▸ **REQUIRED WORK**
Reproduce the data exactly as given, except for any images.

Records from a data source
○ ○ ○
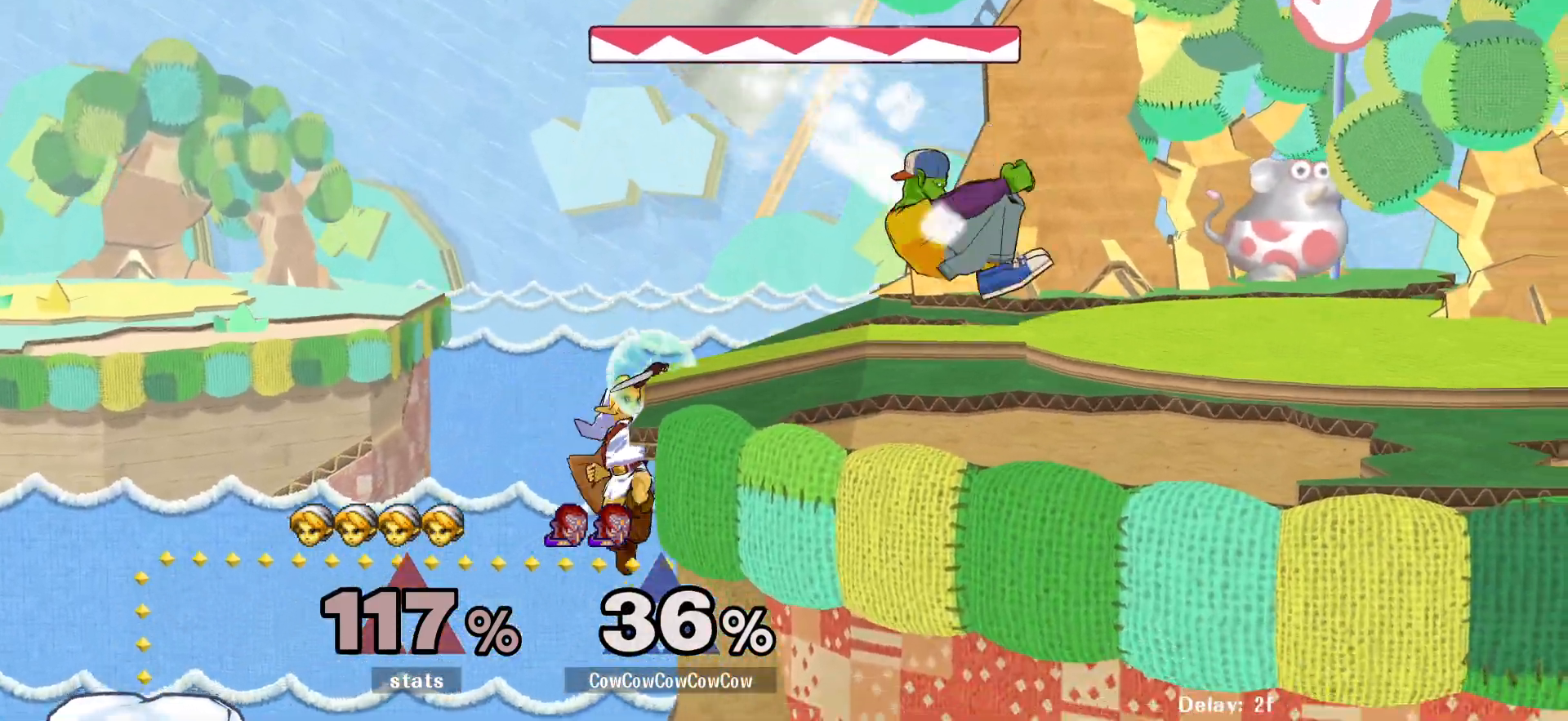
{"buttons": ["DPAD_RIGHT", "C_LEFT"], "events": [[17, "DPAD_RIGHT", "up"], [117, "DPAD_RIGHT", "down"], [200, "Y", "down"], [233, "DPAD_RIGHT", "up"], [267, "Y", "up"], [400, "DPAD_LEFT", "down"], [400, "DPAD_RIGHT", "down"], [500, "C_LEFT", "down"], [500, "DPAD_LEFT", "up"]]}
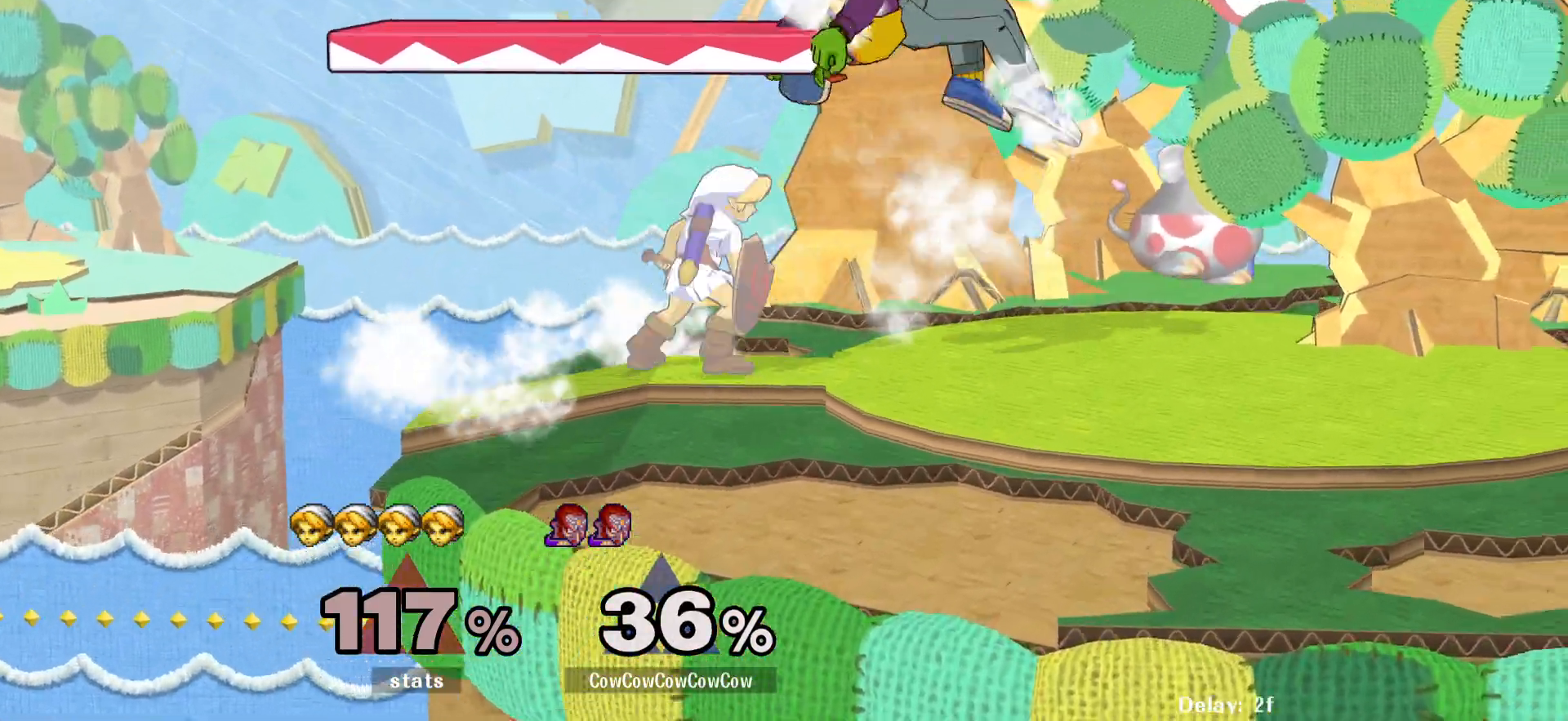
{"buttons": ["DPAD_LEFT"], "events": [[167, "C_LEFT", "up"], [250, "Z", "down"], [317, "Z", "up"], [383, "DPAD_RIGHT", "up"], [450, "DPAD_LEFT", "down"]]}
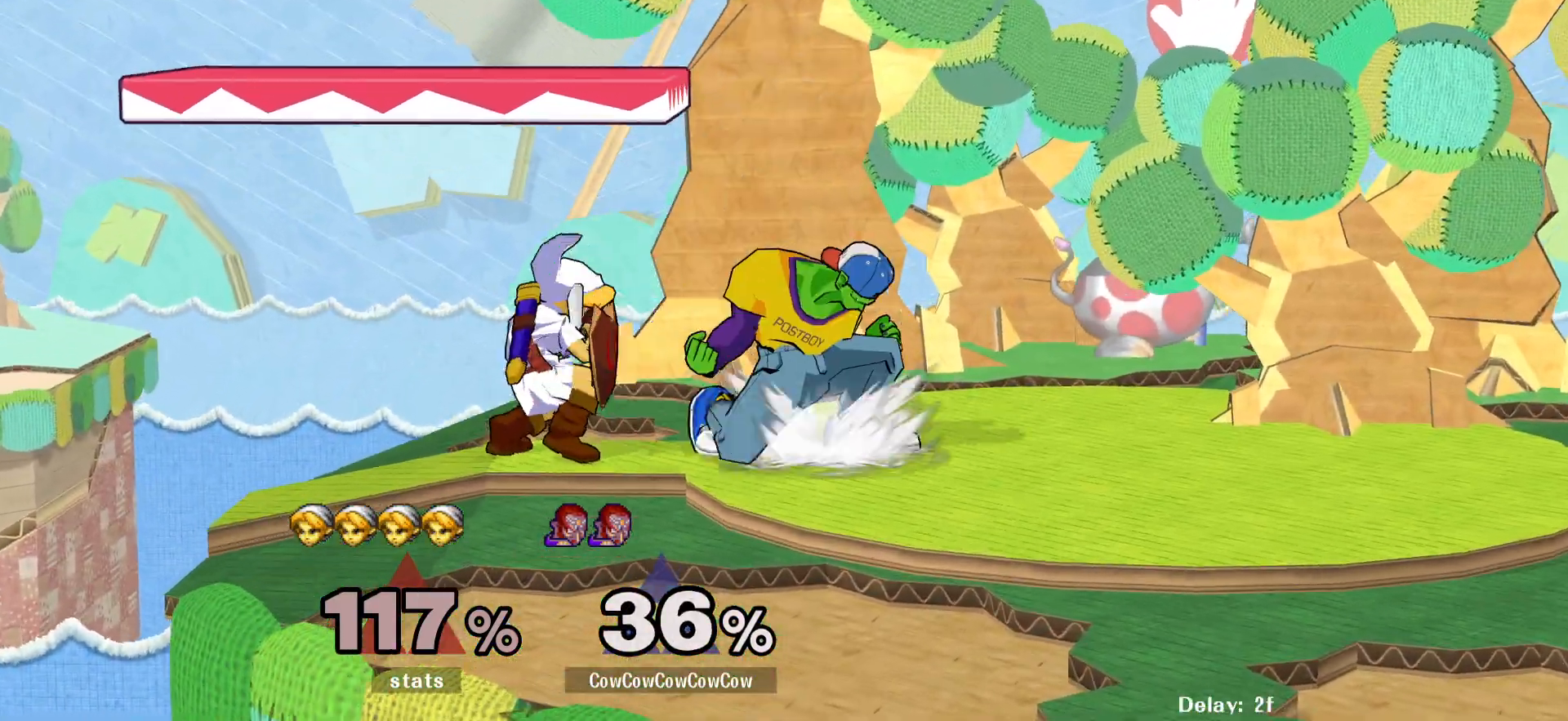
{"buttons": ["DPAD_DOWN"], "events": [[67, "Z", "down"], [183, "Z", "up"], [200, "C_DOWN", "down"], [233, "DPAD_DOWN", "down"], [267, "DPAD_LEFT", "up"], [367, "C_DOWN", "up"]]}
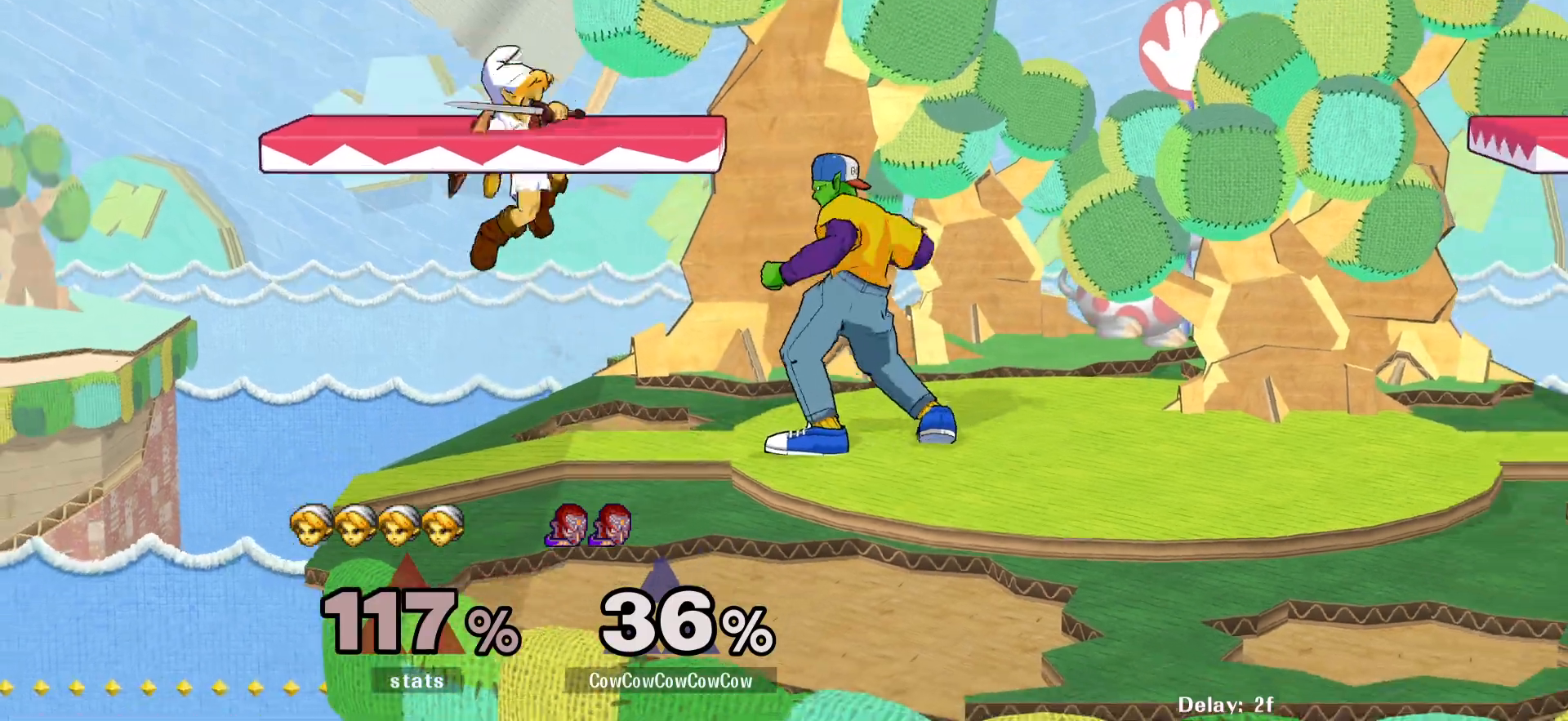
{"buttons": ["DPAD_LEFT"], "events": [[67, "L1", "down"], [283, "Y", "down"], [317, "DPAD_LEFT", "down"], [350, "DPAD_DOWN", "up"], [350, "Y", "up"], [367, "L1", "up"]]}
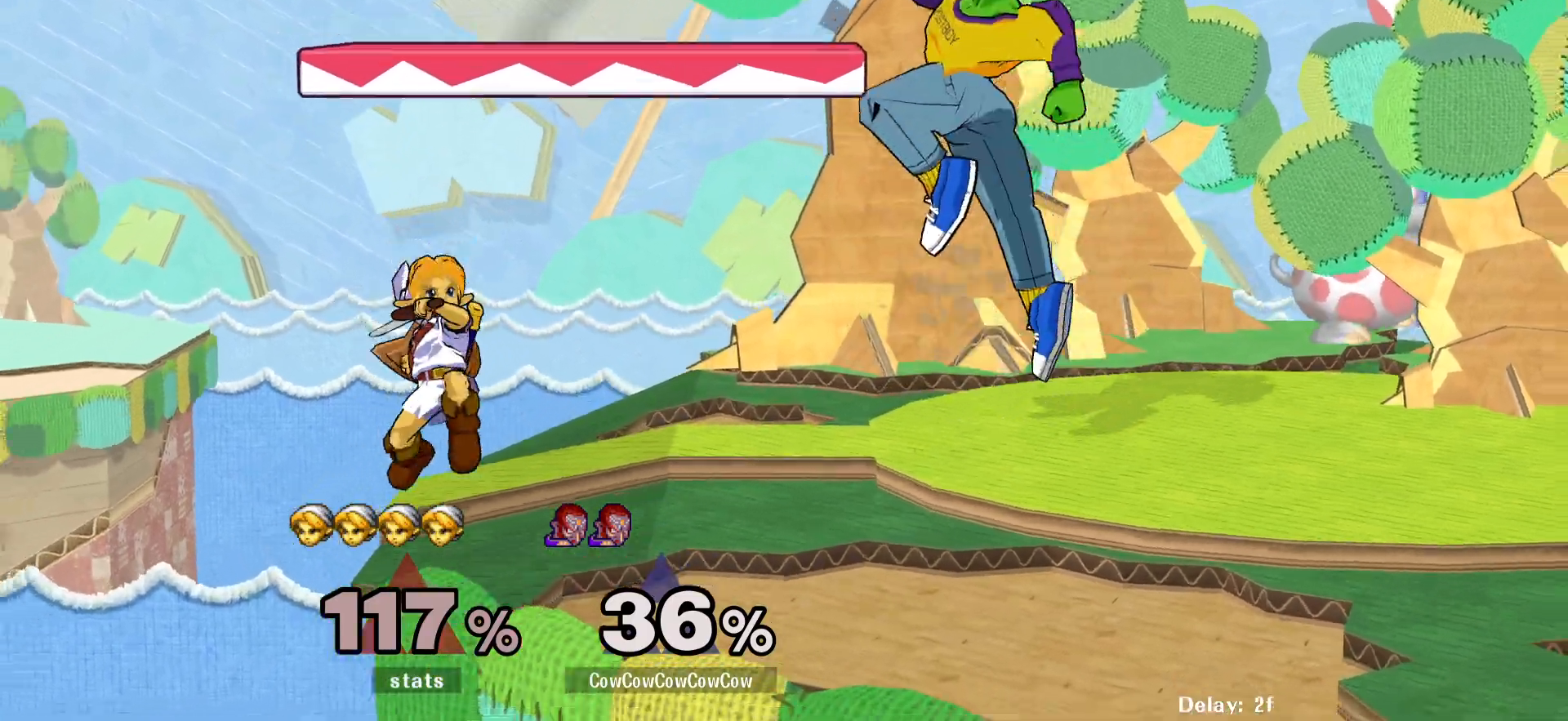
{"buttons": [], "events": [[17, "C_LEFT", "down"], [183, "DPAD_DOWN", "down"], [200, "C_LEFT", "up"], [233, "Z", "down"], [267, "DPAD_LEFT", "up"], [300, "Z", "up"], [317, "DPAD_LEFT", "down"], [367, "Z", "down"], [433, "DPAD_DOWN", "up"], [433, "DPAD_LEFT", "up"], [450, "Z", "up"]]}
○ ○ ○
▸ **TASK RESPONSE**
{"buttons": ["DPAD_RIGHT", "C_LEFT"], "events": [[17, "DPAD_RIGHT", "up"], [117, "DPAD_RIGHT", "down"], [200, "Y", "down"], [233, "DPAD_RIGHT", "up"], [267, "Y", "up"], [400, "DPAD_LEFT", "down"], [400, "DPAD_RIGHT", "down"], [500, "C_LEFT", "down"], [500, "DPAD_LEFT", "up"]]}
{"buttons": ["DPAD_LEFT"], "events": [[167, "C_LEFT", "up"], [250, "Z", "down"], [317, "Z", "up"], [383, "DPAD_RIGHT", "up"], [450, "DPAD_LEFT", "down"]]}
{"buttons": ["DPAD_DOWN"], "events": [[67, "Z", "down"], [183, "Z", "up"], [200, "C_DOWN", "down"], [233, "DPAD_DOWN", "down"], [267, "DPAD_LEFT", "up"], [367, "C_DOWN", "up"]]}
{"buttons": ["DPAD_LEFT"], "events": [[67, "L1", "down"], [283, "Y", "down"], [317, "DPAD_LEFT", "down"], [350, "DPAD_DOWN", "up"], [350, "Y", "up"], [367, "L1", "up"]]}
{"buttons": [], "events": [[17, "C_LEFT", "down"], [183, "DPAD_DOWN", "down"], [200, "C_LEFT", "up"], [233, "Z", "down"], [267, "DPAD_LEFT", "up"], [300, "Z", "up"], [317, "DPAD_LEFT", "down"], [367, "Z", "down"], [433, "DPAD_DOWN", "up"], [433, "DPAD_LEFT", "up"], [450, "Z", "up"]]}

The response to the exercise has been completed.